> [WORK REQUIRED]: Return, unchanged, every line from the one containing "den für Anfänger und Profis" through the end of the entries, including both ends, and leave the pictures out.

Top of DATA EXTRACT

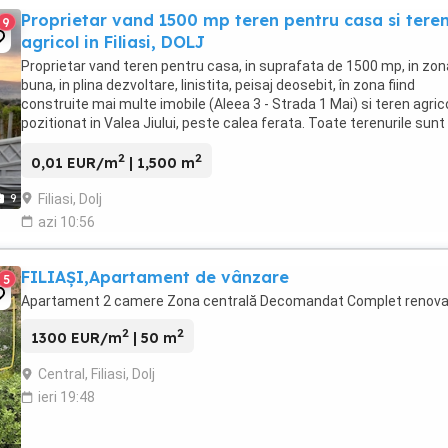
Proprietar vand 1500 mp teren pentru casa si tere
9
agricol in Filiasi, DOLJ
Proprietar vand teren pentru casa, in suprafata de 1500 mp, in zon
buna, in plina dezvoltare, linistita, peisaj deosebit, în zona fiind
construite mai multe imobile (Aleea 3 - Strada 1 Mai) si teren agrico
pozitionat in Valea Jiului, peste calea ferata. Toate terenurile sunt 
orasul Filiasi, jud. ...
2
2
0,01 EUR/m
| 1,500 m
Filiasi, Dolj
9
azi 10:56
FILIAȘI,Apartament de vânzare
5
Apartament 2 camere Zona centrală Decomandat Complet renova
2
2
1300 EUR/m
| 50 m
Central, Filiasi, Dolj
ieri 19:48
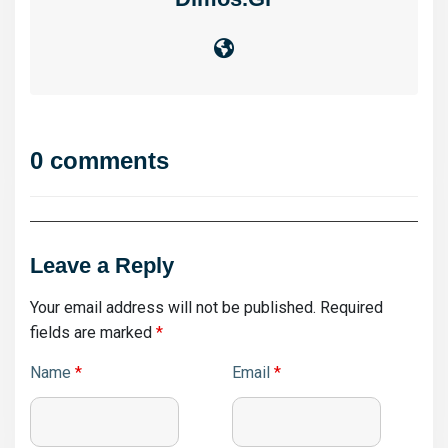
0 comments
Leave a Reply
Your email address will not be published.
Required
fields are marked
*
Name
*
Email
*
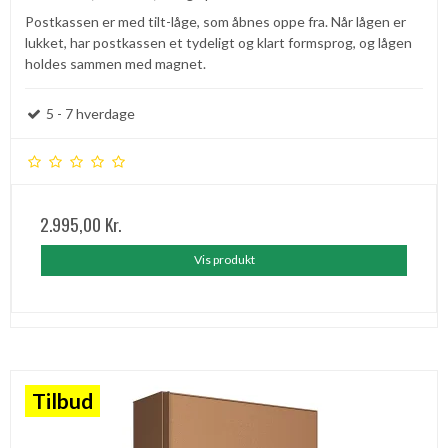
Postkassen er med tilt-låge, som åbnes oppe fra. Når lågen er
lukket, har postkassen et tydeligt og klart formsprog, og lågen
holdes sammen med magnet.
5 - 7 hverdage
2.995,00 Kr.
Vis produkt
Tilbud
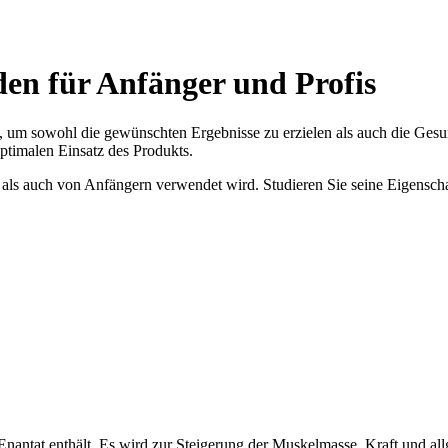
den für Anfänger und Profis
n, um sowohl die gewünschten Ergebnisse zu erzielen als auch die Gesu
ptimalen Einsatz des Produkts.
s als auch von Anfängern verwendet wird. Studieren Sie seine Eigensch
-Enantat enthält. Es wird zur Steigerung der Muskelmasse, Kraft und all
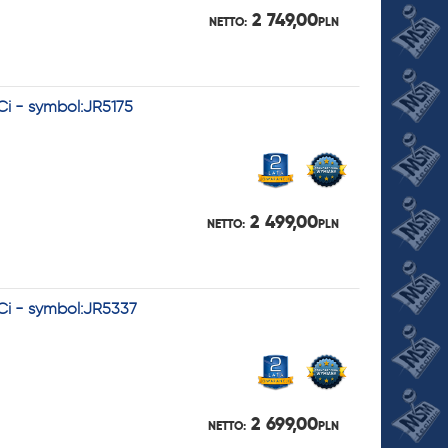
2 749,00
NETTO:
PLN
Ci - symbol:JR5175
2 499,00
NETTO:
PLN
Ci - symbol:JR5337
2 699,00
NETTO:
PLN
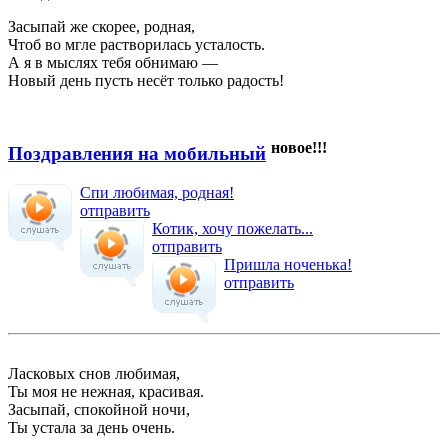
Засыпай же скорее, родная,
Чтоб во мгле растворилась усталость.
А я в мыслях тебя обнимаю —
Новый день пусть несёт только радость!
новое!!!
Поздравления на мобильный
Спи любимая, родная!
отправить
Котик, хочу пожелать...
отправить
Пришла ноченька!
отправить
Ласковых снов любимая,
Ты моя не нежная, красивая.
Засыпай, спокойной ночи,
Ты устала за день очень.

Bottom of DATA EXTRACT

> [FINISHED TASK]:
den für Anfänger und Profis
n, um sowohl die gewünschten Ergebnisse zu erzielen als auch die Gesu
ptimalen Einsatz des Produkts.
s als auch von Anfängern verwendet wird. Studieren Sie seine Eigensch
-Enantat enthält. Es wird zur Steigerung der Muskelmasse, Kraft und all
2 749,00
NETTO:
PLN
Ci - symbol:JR5175
2 499,00
NETTO:
PLN
Ci - symbol:JR5337
2 699,00
NETTO:
PLN
Засыпай же скорее, родная,
Чтоб во мгле растворилась усталость.
А я в мыслях тебя обнимаю —
Новый день пусть несёт только радость!
новое!!!
Поздравления на мобильный
Спи любимая, родная!
отправить
Котик, хочу пожелать...
отправить
Пришла ноченька!
отправить
Ласковых снов любимая,
Ты моя не нежная, красивая.
Засыпай, спокойной ночи,
Ты устала за день очень.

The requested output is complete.